(WORK ITEM):
Which lines of the data below contain "none"? Please show them all.

___ STORED DATA ___

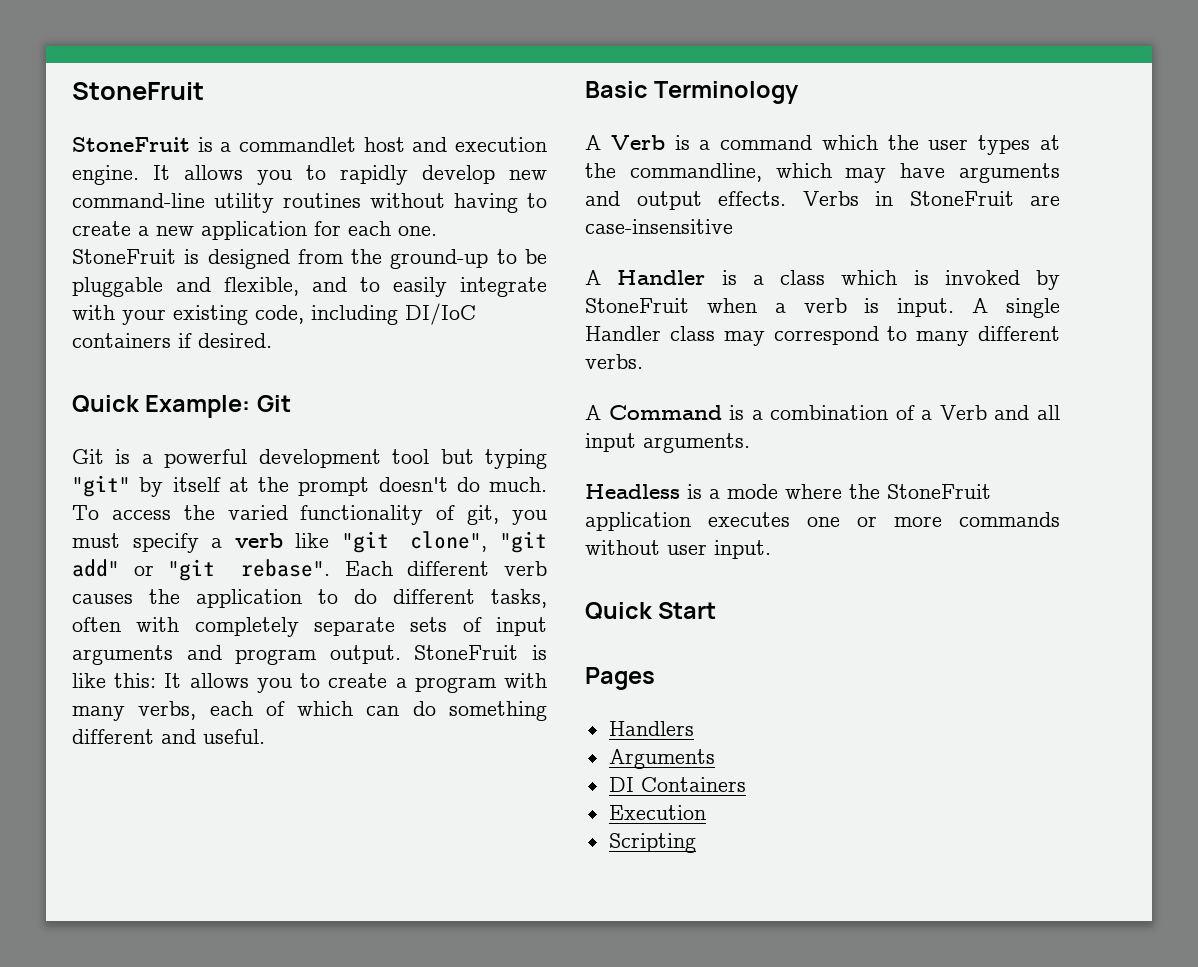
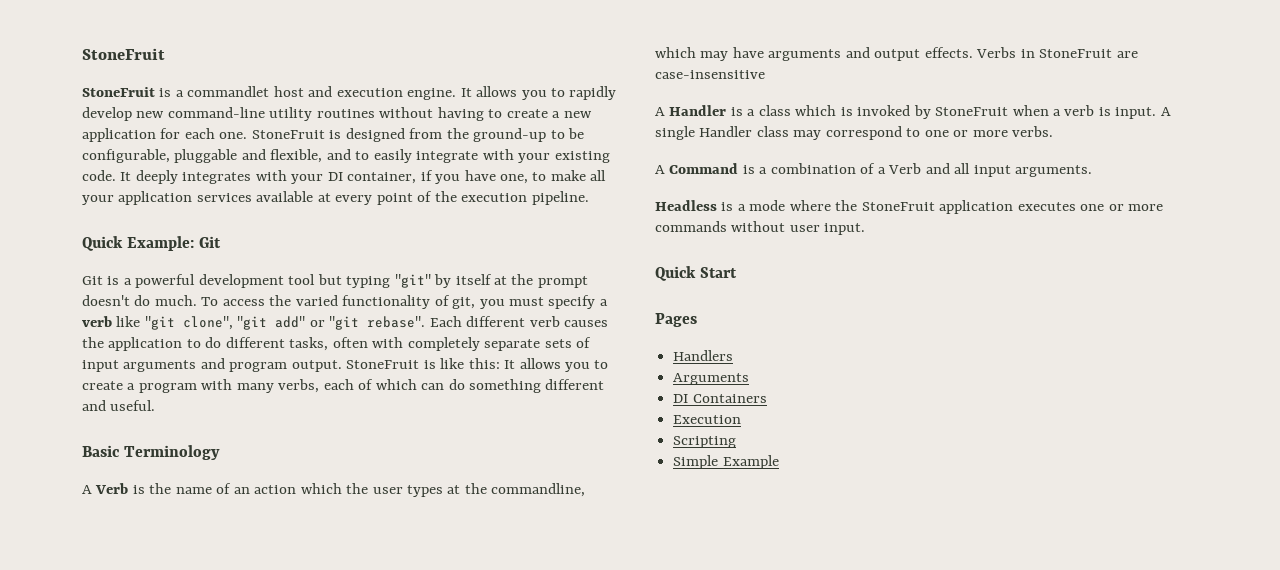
(547, 256) none -> [82,149,170,163] configurable,
[255,303,476,325] [72,333,272,348] code, including DI/IoC containers if desired. -> [82,170,607,184] [82,191,589,205] code. It deeply integrates with your DI container, if you have one, to make all your application services available at every point of the execution pipeline.
[699,135,813,150] a command -> [149,483,297,494] the name of an action
[916,326,1060,346] many different -> [924,130,1008,137] one or more
(696, 843) none -> [673,455,779,469] // Simple Example

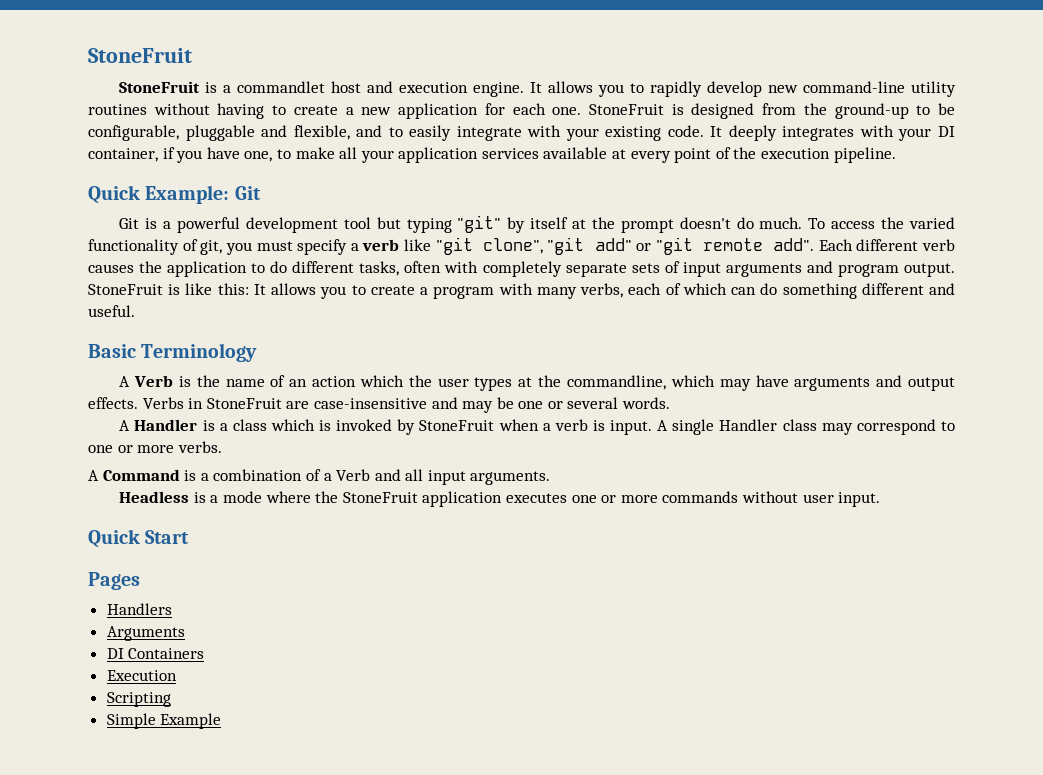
[367,316,426,328] rebase". -> [702,238,815,251] remote add".
(765, 74) none -> [431,397,671,413] and may be one or several words.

___

(WRITTEN REPLY):
(547, 256) none -> [82,149,170,163] configurable,
(696, 843) none -> [673,455,779,469] // Simple Example
(765, 74) none -> [431,397,671,413] and may be one or several words.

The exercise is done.